A sad truth is that no matter how ridiculous something you say might be, as long as you say it in a well-spoken and eloquent way, people will unquestioningly believe it.
This was demonstrated in a recent TED Talk from actress actress Ashley Judd, who received Golden Globe nominations for her roles in De-Lovely and Norma Jean & Marilyn.
The talk was titled 'How online abuse of women has spiraled out of control'. Now, don't get me wrong. Online abuse against anyone is wrong. No question there. But this TED Talk and the way that Ashley Judd went about getting her point across was, well, misinformed to say the least.
She says "Online misogyny is a global gender rights tragedy, and it is imperative that it ends." I agree that misogyny sucks, but at the same time, a democracy cannot truly function without freedom of speech. So aside from direct threats of violence, or libellous statements or defamation (ie, making false allegations against someone), people should have the right to say whatever they what. No matter how vile their views may be. You don't have to agree with what they say, but you should still respect their right to say it.
Censoring opinions that you don't like is a very dangerous precedent.
Ashely Judd has the right to take legal action against those who really did threaten or slander her, but she can't censor any speech that she doesn't like. But seeing as Trump said he wants to open up America's speech laws to make it easier to sue people for saying things you don't like (Trump has tried to sue both the comedy publication, The Onion over a satirical article and the comedian Bill Maher for comparing him to an Orangutan, as they both have orange hair), freedom of speech may indeed soon become a thing of the past.
Everyone with a presence online receives abuse. Everyone. Be they male or female, young or old. The way that people like Ashley Judd, or people like Anita Sarkeesian and Zoë Quinn, who were involved with Gamergate (they went to the UN to complain about the online abuse that they've received) make it out to be a problem that only affects women is hugely demeaning to all the men who have received similar abuse.
It's not a women-only problem. It's a problem that everyone has. Then she drops the bomb near the end of The Ted Talk.
"Profiteering of misogyny in video games must end. I'm so tired of hearing, you talk to me at cocktail parties, like you did a couple of weeks ago in Aspen, about how deplorable hashtag Gamergate was, when you're still making billions of dollars of games that maim and dump women for sport. Basta, as the Italians would say, enough."
First of all, playing violent video games does not cause people to behave violently in real life. Countless scientific theories have proven there to be absolutely no link whatsoever between playing violent video games and committing real life acts of violence.
Journal of Communication, the University of Glasgow and Oxford University are just some of the establishments to have conducted such studies. So which game were you referring to, Ashley Judd? You didn't give any examples of specific video games, because quite simply, there aren't any games where specifically have to kill women. None. Seriously, there aren't any such games.
Judd didn't give any examples or cite any statistics or studies to back up her claims (because they would prove her wrong). So as much as I hate to say it, it almost seems like she was deliberately spreading false information here to suit her own agenda. But she said it with such gusto and resolve that very few people will question it.
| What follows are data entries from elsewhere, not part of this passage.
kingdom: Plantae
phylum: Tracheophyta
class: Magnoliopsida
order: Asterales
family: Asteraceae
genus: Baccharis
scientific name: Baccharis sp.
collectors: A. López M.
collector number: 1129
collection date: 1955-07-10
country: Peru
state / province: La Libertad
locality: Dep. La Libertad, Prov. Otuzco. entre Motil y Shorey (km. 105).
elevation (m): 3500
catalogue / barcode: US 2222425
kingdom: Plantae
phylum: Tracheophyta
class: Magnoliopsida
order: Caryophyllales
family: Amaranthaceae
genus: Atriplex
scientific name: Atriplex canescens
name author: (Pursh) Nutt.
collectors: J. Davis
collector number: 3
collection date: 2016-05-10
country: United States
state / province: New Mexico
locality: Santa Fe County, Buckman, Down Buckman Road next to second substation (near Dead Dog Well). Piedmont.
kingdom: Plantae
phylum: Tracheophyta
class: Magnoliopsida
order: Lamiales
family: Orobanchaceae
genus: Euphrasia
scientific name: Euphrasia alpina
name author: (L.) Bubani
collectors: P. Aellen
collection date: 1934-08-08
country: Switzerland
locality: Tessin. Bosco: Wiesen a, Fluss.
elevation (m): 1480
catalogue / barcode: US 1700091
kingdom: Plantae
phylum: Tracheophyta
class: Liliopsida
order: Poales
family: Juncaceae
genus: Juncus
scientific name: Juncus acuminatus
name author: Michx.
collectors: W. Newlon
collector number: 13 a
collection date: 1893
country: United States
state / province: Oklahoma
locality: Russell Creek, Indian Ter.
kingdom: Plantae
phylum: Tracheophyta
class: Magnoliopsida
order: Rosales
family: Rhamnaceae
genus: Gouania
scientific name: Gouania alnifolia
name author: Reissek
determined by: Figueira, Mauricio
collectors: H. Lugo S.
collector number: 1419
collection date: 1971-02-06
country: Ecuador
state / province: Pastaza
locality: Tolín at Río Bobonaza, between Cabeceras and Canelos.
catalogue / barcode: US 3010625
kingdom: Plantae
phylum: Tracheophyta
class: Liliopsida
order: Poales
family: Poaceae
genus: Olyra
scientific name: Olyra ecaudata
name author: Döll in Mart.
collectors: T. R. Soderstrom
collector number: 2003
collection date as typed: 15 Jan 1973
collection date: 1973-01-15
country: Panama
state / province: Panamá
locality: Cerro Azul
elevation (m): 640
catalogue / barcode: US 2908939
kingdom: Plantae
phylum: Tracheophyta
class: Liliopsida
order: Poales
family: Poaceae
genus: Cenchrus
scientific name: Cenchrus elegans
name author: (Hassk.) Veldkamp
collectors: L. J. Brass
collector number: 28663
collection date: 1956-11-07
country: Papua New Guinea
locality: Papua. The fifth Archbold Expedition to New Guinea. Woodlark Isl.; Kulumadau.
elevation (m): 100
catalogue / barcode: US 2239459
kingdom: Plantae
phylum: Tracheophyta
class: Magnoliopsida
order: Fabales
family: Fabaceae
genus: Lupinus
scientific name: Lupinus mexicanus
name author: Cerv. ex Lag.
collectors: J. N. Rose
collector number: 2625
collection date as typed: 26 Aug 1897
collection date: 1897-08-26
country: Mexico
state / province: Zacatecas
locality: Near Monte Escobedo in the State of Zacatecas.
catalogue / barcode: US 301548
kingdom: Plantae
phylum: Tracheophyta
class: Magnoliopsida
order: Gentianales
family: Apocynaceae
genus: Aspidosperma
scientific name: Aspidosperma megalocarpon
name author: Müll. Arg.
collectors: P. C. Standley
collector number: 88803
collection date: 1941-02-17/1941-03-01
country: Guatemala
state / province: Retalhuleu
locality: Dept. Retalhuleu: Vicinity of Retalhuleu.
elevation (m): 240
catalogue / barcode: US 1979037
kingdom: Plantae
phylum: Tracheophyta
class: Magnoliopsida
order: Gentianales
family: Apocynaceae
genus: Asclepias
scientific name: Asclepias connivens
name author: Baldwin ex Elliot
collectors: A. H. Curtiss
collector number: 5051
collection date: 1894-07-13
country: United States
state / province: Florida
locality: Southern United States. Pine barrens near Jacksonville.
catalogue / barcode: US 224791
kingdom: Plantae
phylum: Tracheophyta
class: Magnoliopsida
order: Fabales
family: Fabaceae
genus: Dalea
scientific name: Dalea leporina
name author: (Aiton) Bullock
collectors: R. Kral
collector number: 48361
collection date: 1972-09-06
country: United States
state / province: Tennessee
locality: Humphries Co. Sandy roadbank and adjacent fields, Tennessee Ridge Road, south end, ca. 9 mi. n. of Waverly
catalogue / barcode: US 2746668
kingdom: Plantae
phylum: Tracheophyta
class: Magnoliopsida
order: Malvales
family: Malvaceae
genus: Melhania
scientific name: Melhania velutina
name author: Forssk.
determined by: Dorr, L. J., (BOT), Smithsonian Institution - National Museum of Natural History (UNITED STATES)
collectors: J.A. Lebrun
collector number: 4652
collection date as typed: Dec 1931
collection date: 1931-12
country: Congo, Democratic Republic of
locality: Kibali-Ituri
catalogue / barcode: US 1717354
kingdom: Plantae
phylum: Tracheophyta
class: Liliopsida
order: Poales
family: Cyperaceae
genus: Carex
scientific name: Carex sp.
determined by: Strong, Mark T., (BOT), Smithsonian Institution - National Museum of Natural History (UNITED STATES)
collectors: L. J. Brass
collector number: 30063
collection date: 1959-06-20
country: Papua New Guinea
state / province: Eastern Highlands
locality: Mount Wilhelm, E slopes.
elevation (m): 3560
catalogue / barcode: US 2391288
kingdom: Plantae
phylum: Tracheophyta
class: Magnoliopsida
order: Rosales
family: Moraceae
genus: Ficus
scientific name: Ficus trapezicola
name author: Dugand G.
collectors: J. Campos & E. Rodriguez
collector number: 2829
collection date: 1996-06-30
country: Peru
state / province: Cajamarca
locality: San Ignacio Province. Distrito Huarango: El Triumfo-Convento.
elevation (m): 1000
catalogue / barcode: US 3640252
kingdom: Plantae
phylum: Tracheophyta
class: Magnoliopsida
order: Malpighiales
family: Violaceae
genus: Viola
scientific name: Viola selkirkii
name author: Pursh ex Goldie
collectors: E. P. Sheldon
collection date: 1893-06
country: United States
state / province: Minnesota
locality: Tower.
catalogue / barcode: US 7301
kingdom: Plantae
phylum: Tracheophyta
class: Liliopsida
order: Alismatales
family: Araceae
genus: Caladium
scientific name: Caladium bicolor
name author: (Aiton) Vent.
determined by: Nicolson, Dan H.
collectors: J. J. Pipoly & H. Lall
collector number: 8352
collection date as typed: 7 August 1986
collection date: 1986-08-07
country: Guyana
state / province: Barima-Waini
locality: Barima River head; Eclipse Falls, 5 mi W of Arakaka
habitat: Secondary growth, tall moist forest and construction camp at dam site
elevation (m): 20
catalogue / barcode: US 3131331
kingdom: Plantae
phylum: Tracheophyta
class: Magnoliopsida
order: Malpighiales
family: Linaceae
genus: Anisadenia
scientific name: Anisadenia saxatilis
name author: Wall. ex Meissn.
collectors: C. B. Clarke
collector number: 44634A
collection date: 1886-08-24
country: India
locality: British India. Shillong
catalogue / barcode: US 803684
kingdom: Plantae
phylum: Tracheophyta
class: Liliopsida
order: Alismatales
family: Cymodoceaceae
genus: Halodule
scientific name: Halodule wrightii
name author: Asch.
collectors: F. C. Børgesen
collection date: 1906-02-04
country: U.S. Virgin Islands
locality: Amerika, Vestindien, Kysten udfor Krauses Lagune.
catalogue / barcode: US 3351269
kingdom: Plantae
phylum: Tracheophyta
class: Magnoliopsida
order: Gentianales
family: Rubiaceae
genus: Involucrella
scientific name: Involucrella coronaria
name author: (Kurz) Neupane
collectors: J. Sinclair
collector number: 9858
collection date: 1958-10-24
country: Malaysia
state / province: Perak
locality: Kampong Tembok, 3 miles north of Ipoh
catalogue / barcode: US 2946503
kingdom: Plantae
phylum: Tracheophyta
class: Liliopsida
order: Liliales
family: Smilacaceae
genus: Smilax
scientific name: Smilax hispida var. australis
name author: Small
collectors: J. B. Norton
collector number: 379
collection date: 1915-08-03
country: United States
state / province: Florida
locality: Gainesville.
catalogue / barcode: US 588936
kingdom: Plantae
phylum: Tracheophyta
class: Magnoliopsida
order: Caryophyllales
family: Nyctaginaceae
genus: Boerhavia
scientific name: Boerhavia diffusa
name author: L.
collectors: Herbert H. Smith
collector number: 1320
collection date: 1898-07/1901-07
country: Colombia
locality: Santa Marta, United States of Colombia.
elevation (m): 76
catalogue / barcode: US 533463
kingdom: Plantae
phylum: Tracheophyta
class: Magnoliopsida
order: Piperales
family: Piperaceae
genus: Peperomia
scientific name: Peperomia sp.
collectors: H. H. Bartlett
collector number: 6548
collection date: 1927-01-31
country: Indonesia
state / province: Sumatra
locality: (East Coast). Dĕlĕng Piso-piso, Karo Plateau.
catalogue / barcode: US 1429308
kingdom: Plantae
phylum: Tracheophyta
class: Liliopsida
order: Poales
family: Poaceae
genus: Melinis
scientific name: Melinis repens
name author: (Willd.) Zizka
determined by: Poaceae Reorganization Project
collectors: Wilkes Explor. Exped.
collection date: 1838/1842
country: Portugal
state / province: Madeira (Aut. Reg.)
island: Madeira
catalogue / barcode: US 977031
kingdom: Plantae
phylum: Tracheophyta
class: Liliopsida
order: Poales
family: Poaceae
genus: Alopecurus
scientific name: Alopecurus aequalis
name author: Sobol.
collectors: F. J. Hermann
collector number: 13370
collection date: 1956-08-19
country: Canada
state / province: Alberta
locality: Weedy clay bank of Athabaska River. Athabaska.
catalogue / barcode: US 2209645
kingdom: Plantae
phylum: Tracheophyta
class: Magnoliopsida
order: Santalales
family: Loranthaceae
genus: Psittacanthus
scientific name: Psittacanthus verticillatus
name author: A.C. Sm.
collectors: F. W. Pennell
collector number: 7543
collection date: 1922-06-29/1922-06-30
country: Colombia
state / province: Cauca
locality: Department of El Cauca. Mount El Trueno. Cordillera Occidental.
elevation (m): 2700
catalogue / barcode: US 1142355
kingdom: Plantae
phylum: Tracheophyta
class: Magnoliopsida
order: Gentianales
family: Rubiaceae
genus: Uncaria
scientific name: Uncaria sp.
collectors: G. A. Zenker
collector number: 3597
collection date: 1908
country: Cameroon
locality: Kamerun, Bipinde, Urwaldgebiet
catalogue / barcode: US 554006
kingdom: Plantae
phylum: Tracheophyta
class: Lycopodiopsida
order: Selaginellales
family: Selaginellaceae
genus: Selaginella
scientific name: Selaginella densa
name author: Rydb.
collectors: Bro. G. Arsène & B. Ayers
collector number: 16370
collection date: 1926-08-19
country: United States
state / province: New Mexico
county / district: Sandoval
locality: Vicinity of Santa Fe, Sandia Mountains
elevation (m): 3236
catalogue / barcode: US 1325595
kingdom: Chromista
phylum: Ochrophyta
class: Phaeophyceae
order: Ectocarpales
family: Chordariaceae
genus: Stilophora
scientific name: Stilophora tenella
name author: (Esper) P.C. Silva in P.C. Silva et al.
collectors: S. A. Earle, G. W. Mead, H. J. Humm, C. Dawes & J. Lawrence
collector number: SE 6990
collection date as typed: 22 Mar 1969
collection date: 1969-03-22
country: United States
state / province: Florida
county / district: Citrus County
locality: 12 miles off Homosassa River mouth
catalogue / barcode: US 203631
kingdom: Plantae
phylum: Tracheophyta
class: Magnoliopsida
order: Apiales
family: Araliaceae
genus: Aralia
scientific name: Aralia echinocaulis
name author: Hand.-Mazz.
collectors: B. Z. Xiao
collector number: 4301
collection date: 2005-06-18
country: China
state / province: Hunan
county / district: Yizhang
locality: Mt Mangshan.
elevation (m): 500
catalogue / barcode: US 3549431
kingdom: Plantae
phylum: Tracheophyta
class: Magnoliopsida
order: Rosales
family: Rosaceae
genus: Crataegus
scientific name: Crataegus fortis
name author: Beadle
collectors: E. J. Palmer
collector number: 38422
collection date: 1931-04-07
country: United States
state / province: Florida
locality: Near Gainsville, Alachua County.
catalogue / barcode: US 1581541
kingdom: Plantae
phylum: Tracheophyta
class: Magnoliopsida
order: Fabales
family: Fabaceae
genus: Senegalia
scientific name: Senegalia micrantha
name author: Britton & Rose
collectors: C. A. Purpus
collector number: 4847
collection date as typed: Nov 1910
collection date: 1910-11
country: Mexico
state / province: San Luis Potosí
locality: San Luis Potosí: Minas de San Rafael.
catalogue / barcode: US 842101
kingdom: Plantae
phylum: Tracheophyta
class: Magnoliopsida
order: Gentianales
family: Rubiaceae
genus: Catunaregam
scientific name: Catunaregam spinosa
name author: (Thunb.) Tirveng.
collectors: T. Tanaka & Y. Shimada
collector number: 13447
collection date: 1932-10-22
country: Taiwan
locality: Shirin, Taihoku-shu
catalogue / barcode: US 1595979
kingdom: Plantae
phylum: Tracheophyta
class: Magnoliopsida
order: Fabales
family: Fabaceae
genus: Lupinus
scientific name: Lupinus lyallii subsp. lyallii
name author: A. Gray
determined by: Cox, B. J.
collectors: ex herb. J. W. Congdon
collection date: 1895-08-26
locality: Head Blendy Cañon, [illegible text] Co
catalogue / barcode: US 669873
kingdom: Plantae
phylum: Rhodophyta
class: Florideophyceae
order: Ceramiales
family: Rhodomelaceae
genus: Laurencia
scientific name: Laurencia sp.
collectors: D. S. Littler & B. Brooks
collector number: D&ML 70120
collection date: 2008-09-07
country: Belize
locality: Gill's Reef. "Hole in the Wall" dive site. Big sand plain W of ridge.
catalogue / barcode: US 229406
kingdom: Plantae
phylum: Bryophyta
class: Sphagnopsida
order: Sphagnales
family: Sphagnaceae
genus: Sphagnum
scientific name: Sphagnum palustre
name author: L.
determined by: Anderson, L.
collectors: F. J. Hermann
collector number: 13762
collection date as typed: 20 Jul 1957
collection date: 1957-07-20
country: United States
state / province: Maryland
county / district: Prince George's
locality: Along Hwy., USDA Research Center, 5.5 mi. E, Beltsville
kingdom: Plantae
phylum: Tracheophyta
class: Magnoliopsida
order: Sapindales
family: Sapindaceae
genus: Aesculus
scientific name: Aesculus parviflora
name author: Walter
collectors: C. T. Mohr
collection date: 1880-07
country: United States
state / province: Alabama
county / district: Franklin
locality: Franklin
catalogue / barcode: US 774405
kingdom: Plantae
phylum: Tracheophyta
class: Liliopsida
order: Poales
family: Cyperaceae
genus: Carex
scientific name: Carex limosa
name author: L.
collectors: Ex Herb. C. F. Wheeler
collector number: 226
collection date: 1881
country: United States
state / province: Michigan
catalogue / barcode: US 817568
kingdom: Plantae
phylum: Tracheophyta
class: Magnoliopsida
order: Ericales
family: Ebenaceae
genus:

I'm fairly certain that Ashley Judd doesn't play video games, but she seems intent to make the people that do look bad. So yeah, sexism and misogyny is certainly a terrible thing, and nobody deserves to be the victim of online abuse. But using false information to strengthen your own agenda is also something that should not be condemned. Please do your research into video games before making such bold claims in the future, Ashley Judd.